YOUR TASK :: Please copy each line in the records below that contains the string "presses".

Dataset entries ::
════════
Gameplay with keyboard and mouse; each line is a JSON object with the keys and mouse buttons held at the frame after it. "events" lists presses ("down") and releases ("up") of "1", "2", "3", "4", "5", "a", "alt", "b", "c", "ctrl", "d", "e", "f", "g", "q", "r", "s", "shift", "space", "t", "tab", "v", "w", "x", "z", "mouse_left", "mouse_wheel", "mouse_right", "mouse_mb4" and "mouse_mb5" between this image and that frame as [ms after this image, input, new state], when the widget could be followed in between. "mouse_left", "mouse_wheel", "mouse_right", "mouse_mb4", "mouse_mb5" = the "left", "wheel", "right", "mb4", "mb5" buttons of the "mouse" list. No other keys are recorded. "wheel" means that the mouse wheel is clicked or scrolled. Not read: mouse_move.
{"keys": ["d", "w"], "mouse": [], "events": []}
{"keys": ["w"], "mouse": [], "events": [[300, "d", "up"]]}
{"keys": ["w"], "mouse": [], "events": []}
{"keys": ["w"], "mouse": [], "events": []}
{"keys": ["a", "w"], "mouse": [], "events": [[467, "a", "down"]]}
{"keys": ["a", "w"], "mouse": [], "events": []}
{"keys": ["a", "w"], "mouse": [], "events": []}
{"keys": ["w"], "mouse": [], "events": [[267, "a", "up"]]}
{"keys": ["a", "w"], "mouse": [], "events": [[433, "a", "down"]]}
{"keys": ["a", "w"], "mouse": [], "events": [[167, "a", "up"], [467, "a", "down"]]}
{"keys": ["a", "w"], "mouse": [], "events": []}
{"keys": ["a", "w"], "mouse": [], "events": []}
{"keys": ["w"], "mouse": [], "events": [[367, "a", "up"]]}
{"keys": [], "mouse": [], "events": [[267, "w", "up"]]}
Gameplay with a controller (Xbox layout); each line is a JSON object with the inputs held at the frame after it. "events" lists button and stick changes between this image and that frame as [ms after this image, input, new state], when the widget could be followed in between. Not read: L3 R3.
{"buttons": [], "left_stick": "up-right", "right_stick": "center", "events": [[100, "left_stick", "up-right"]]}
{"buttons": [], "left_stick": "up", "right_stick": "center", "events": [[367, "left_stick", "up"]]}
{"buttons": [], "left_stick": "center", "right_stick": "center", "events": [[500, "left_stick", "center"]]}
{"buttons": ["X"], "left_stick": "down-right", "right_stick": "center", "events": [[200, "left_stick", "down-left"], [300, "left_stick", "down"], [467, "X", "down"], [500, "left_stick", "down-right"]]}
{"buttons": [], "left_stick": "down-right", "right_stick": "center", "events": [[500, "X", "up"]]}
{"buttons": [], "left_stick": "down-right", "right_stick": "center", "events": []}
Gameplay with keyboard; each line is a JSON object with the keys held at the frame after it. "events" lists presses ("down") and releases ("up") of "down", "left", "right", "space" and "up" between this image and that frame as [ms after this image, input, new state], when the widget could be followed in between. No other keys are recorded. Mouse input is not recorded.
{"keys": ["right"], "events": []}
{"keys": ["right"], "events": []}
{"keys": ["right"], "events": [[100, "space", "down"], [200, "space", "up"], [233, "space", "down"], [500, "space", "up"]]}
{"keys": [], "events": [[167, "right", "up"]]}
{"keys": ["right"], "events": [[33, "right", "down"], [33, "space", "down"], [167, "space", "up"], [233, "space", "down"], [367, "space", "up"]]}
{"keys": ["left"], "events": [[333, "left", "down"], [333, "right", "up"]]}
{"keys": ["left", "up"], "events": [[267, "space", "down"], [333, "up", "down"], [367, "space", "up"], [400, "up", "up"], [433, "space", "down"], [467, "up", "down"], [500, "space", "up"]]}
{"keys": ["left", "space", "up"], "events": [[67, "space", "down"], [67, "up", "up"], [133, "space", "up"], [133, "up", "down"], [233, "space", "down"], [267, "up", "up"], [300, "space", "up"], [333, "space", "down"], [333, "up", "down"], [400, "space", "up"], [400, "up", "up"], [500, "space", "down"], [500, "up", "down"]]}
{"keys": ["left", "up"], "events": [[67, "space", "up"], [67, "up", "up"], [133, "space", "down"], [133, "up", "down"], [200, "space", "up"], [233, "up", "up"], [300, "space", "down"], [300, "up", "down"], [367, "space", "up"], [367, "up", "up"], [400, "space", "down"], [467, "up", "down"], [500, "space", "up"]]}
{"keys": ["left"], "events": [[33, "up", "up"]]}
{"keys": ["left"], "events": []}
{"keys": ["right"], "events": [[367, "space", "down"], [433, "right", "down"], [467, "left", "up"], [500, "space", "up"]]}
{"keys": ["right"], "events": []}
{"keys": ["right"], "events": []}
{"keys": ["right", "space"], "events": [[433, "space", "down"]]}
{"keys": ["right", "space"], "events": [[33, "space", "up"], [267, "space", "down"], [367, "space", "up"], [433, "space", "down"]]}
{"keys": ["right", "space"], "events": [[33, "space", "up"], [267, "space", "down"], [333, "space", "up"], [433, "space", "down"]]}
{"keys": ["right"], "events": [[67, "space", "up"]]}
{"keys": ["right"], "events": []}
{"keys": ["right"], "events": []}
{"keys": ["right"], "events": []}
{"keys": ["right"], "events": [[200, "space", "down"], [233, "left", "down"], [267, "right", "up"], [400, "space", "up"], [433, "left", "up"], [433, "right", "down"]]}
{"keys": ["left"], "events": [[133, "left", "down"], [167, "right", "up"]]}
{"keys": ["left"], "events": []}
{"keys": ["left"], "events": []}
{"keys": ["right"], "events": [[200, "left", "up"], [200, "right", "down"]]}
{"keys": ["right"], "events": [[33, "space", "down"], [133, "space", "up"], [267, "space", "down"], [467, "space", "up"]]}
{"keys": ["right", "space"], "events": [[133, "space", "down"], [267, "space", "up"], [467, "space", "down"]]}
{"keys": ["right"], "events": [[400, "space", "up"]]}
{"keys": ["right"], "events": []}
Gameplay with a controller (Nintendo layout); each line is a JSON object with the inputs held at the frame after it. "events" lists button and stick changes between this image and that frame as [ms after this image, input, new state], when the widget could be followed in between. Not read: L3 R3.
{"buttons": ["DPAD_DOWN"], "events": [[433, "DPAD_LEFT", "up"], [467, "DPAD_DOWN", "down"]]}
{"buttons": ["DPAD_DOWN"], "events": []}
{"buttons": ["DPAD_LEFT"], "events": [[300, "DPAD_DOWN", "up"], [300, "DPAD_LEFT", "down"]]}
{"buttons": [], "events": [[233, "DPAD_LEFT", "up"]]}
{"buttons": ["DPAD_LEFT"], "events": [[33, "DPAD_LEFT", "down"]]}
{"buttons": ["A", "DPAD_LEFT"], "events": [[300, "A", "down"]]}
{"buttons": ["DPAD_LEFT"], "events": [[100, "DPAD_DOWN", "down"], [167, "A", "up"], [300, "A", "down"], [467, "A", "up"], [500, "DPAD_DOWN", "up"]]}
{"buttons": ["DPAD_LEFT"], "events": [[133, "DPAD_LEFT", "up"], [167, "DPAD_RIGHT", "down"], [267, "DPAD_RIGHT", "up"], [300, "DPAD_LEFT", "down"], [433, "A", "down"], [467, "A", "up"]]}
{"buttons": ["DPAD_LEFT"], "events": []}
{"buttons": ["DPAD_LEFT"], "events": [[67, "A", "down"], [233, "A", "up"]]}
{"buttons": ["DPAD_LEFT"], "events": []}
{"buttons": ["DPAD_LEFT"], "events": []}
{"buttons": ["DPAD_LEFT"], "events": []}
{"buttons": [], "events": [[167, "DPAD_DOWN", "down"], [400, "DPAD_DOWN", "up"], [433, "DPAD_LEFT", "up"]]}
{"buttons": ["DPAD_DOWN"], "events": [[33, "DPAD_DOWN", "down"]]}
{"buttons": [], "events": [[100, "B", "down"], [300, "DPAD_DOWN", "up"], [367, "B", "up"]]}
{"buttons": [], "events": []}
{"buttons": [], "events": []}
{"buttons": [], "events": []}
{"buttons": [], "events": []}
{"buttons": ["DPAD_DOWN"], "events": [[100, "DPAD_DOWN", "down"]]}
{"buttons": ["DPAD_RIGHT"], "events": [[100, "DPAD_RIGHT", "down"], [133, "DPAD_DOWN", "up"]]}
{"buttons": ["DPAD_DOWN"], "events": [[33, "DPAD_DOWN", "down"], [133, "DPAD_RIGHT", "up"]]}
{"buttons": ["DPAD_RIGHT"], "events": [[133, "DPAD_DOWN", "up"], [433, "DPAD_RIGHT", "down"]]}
════════
REPLY TO THE EXERCISE ::
Gameplay with keyboard and mouse; each line is a JSON object with the keys and mouse buttons held at the frame after it. "events" lists presses ("down") and releases ("up") of "1", "2", "3", "4", "5", "a", "alt", "b", "c", "ctrl", "d", "e", "f", "g", "q", "r", "s", "shift", "space", "t", "tab", "v", "w", "x", "z", "mouse_left", "mouse_wheel", "mouse_right", "mouse_mb4" and "mouse_mb5" between this image and that frame as [ms after this image, input, new state], when the widget could be followed in between. "mouse_left", "mouse_wheel", "mouse_right", "mouse_mb4", "mouse_mb5" = the "left", "wheel", "right", "mb4", "mb5" buttons of the "mouse" list. No other keys are recorded. "wheel" means that the mouse wheel is clicked or scrolled. Not read: mouse_move.
Gameplay with keyboard; each line is a JSON object with the keys held at the frame after it. "events" lists presses ("down") and releases ("up") of "down", "left", "right", "space" and "up" between this image and that frame as [ms after this image, input, new state], when the widget could be followed in between. No other keys are recorded. Mouse input is not recorded.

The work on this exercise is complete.